In any case, Revel believes anti-Americanism has become a European “obsession.” He points out that thousands of Europeans took to the streets to protest President Bush's invasion – of Afghanistan, not just of Iraq.

Too many Europeans, Revel adds, “clamor – not only against the United States but against their own interests, and against the interest of democracy and the liberation of oppressed peoples everywhere … The European Left has clearly learned little from the history of the twentieth century. It remains fanatically opposed to moderates, and moderate towards fanatics.”

And Israel is seen by many as a kind of Little America, an outpost of American values inserted where it doesn't belong, as inappropriate as a McDonalds at Versailles. As British columnist Polly Toynbee has written: “Ugly Israel is the Middle Eastern representative of ugly America.”

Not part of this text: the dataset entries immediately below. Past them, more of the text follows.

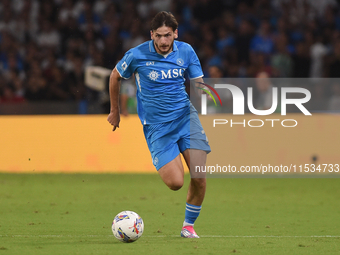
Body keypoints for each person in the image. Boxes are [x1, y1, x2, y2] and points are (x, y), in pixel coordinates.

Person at [107, 11, 211, 238]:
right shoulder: (137, 55)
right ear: (152, 34)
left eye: (168, 36)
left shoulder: (186, 51)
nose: (163, 41)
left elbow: (198, 83)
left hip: (186, 119)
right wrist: (115, 111)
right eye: (159, 36)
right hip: (157, 128)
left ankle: (188, 227)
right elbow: (115, 76)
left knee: (200, 176)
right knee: (175, 183)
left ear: (176, 33)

The most optimistic thing one can say is that none of this is really new. Anti-Semitism is an ancient disease. Anti-Zionism and anti-Israelism are merely contemporary manifestations.

 

Revel notes that as far back as he can recall many Europeans have found America “loathsome.” When it wasn't over Iraq it was over Vietnam, when it wasn't over Vietnam it was over Korea. There were even those who charged that America waited longer than necessary to liberate France from the Nazis. (The Nazis whom the Americans now resemble.)

The deeper truth, Revel adds, is that Americans “console us for our own failures, serving the myth that they do worse than we do, and that what goes badly with us is their fault. America is the scapegoat, made to bear all the sins of the world.”

To which Israelis might say: “Amen.”

Clifford D. May, a former New York Times foreign correspondent, is the president of the Foundation for the Defense of Democracies, a policy institute focusing on terrorism.